LOTR: Fell Beast Question

And Gandalf, of course, has his fireworks. Just like Saruman to think he’s the only incarnate maia to have discovered this little trick.

Thanks for this, Blake: “Not only pteranosaurs but turtles, platypuses…” If I picture hairless flying platypuses next time I read the book, it’s your fault.

Which I guess means a) the Fell Beasts are not dragons, b) they may or may not be birdlike (or platypus-like).

I think there had to have been at least 10 of the fell beasts. Legolas shot one, and the Witch King was riding one when Eowyn killed it (and him).

But in the confrontation at the Black Gate, aren’t the remainder of the Nazgul flying around on fell beasts?

Yeah, I know, I should remember. But I’ve been noncorporeal for so long

At the black gate

And later (I’m sure you know when)

So he never says how many, but we (or at least I) certainly assume it’s all of them on “Fell Beasts.”

Something about that phrase…and the image of Sauron being nurturing…

“woood widdle beastie like another gobbet of orc flesh? yes? open wiiiide…goooood widdle beastie!”

It certainly sounds like there’s 8 Nazzy’s on Fell Beasts.

I’m sorry people, but that’s damn funny!! :smiley:

Mind, I don’t think that the Fell-Beasts are dragons (a dragon by itself is at least comparable in power to a Nazgul), only that they’re related to dragons. This does not seem inconsistent with Fell-Beasts having beaks while dragons have teeth. For that matter, depending on how one considers a “beak”, the same creature could even have both. And the way the wings are described, they sound rather batlike, rather than birdlike: A membrane stretched between fingers, rather than a single long “finger” at the front of the wing, like birds have. But I don’t think that bats are ever mentioned as being in Middle Earth, so Tolkien couldn’t say “They have bat wings”.

Which is why I voted for beaked Pterodons.
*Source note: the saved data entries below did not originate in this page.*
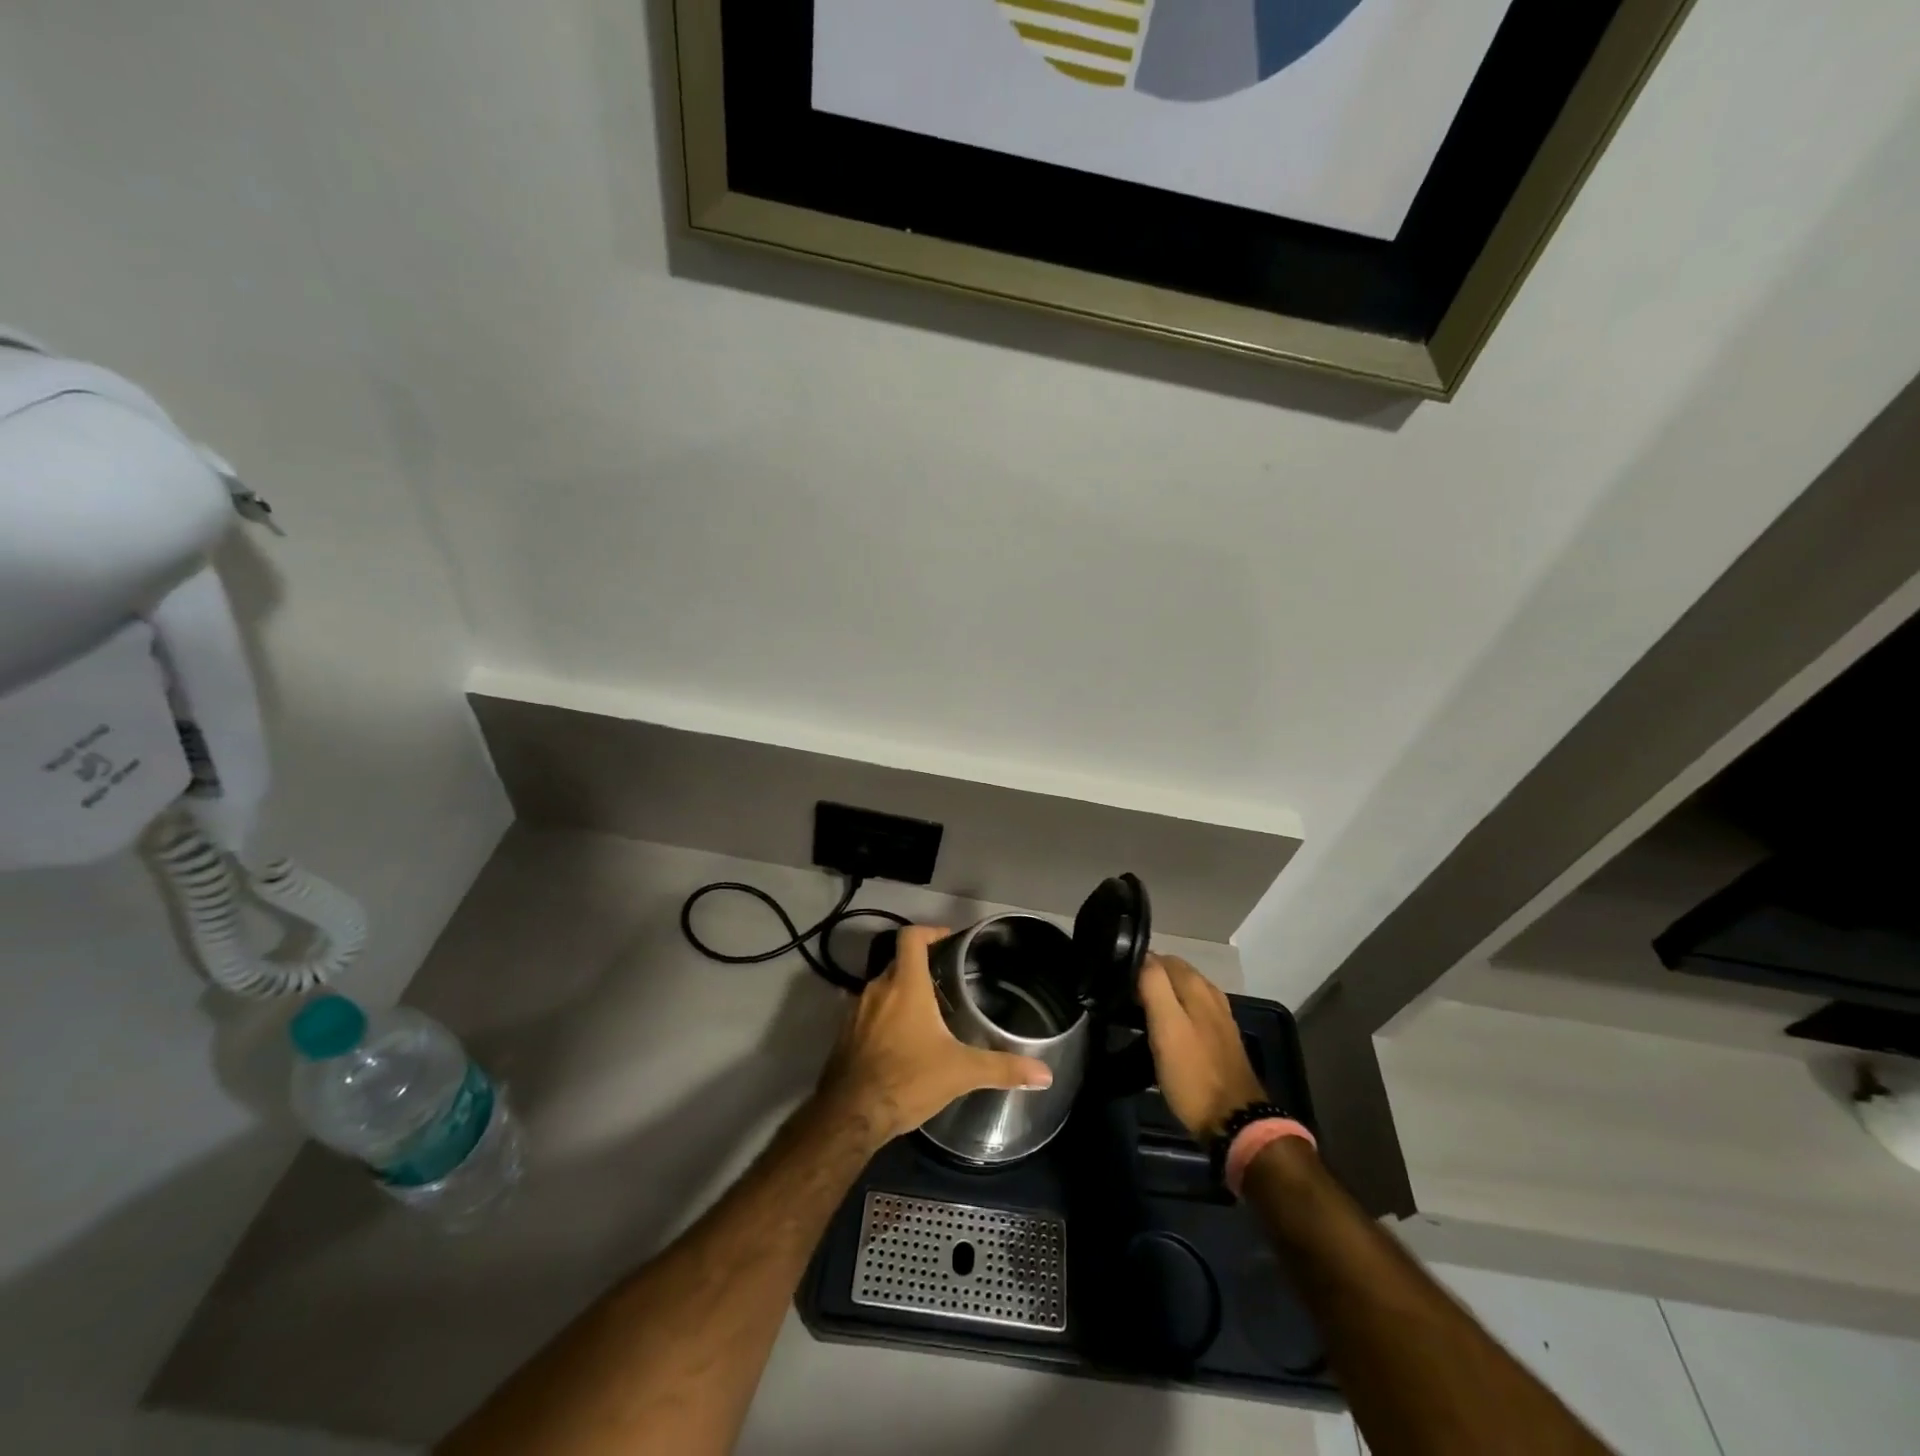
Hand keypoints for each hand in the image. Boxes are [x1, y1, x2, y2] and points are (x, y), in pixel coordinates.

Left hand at [815, 925, 1053, 1145]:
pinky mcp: (844, 1035)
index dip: (930, 932)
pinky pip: (867, 1013)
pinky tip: (901, 1042)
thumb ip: (1002, 1068)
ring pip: (882, 989)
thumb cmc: (907, 1080)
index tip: (949, 941)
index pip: (911, 937)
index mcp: (904, 985)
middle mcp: (876, 989)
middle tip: (947, 983)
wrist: (850, 1115)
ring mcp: (855, 1011)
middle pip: (898, 962)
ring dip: (902, 994)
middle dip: (921, 968)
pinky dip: (884, 1017)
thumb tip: (1045, 1074)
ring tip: (928, 1014)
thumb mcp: (961, 1072)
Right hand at [1137, 953, 1267, 1141]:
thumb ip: (1154, 986)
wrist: (1234, 1121)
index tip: (1114, 981)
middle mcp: (1211, 994)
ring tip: (1136, 1011)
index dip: (1136, 965)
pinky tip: (1163, 1028)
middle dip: (1148, 977)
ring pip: (1183, 992)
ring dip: (1161, 994)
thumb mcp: (1167, 1028)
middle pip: (1174, 972)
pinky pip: (1192, 1011)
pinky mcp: (1219, 1039)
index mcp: (1197, 986)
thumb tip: (1141, 955)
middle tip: (1120, 996)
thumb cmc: (1193, 1074)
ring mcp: (1218, 1017)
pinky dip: (1174, 1011)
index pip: (1160, 958)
Oh, nevermind. :slight_smile:

The Goblin Army at the end of The Hobbit is described as being accompanied by a swarm (flock?) of bats. In the Silmarillion there is also Thuringwethil, described as being in the form of a vampire bat.
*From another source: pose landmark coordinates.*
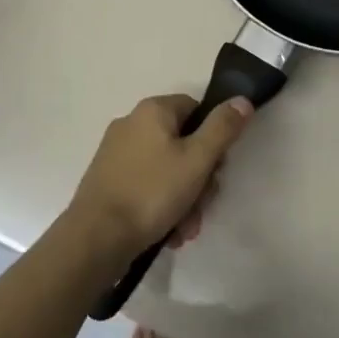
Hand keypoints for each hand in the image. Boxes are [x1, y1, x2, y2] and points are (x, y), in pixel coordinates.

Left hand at [67, 94, 252, 261]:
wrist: (97, 237)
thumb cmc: (152, 192)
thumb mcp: (197, 160)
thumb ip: (222, 128)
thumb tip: (242, 100)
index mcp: (152, 110)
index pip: (196, 109)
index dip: (214, 138)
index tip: (218, 169)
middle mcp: (131, 124)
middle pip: (182, 144)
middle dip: (199, 180)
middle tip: (203, 206)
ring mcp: (116, 153)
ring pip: (166, 170)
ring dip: (183, 200)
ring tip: (185, 229)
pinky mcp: (108, 180)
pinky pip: (146, 186)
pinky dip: (161, 207)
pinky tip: (167, 233)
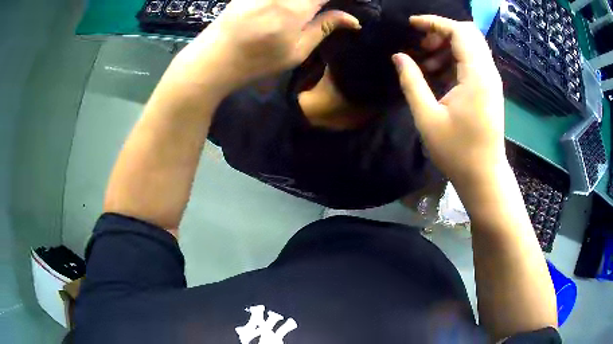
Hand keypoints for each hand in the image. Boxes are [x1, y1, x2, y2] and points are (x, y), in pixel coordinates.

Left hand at [176, 0, 359, 93]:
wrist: (214, 58)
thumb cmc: (257, 60)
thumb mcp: (296, 51)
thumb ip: (325, 28)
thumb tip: (354, 19)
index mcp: (297, 5)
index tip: (356, 2)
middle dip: (325, 0)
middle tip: (325, 10)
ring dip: (311, 1)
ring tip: (314, 9)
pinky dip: (296, 0)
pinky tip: (297, 8)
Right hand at [392, 15, 504, 185]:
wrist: (484, 176)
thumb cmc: (457, 152)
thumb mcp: (427, 117)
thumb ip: (411, 82)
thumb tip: (399, 56)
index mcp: (476, 76)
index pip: (459, 31)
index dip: (434, 22)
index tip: (412, 25)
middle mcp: (489, 73)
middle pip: (468, 33)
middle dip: (442, 32)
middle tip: (422, 47)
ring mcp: (492, 81)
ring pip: (472, 46)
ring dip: (448, 46)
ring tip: (427, 63)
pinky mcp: (490, 89)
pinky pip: (474, 61)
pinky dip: (455, 59)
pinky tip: (440, 74)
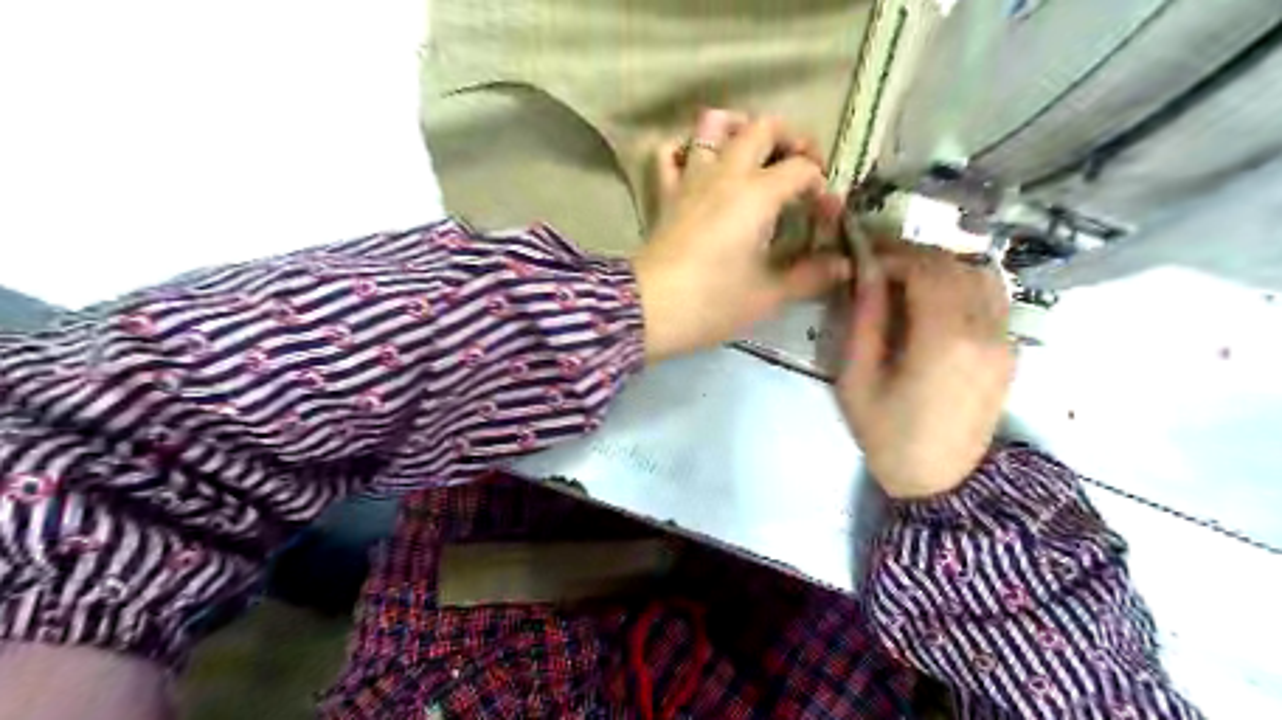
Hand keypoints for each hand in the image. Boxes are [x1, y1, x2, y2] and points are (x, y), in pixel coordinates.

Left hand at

My bad. The Goblin Army isn’t really at the end of The Hobbit, but at the battle of Five Armies.

:confused:

Uhhh… That was the end of The Hobbit…

Well, if he had really wanted to be clear he could have said that the shadow about the fell beast reached out like two vast wings.:smiley:

The Battle of Five Armies occurs two chapters from the end of The Hobbit. After the battle you have Thorin’s death scene, Bilbo saying farewell to the dwarves, the return journey with Gandalf and Beorn, another visit to Rivendell, the auction at Bag End when he returns home, and Gandalf and Balin visiting Bilbo years later.

I didn’t want some anal retentive type pointing out the obvious to me. Not that there are any people like that on these boards :smiley: .

Wow. That was subtle. I applaud you, sir. :slight_smile:

Am I the only one who wonders why Gandalf didn’t just set Frodo on a nonstop eagle from Rivendel to Mt. Doom? Apart from it would eliminate a lot of really good reading…

Fell Beasties in the movie look a lot like D&D wyverns. I had always imagined that was pretty much what they were.

There was a thread 'round here that talked about this. I’m not of a mind to wade through the LOTR threads to find it, but the general feeling was that the Eagles aren’t really a taxi service, and wouldn’t go for it. IIRC. The Eagles are a major deus ex machina in my opinion.

The Eagles have appeared suddenly in many threads, arriving unbidden and without warning. Perhaps they deserve their own, if we haven’t already exceeded the statutory limit on LOTR threads.

Litterally. They are the very litteral servants of Manwe, the king of earthly gods. And they are used many times in the history of Middle Earth in exactly this way: they save Maedros, they save Hurin, they arrive to defeat the dragons in the war of wrath, etc.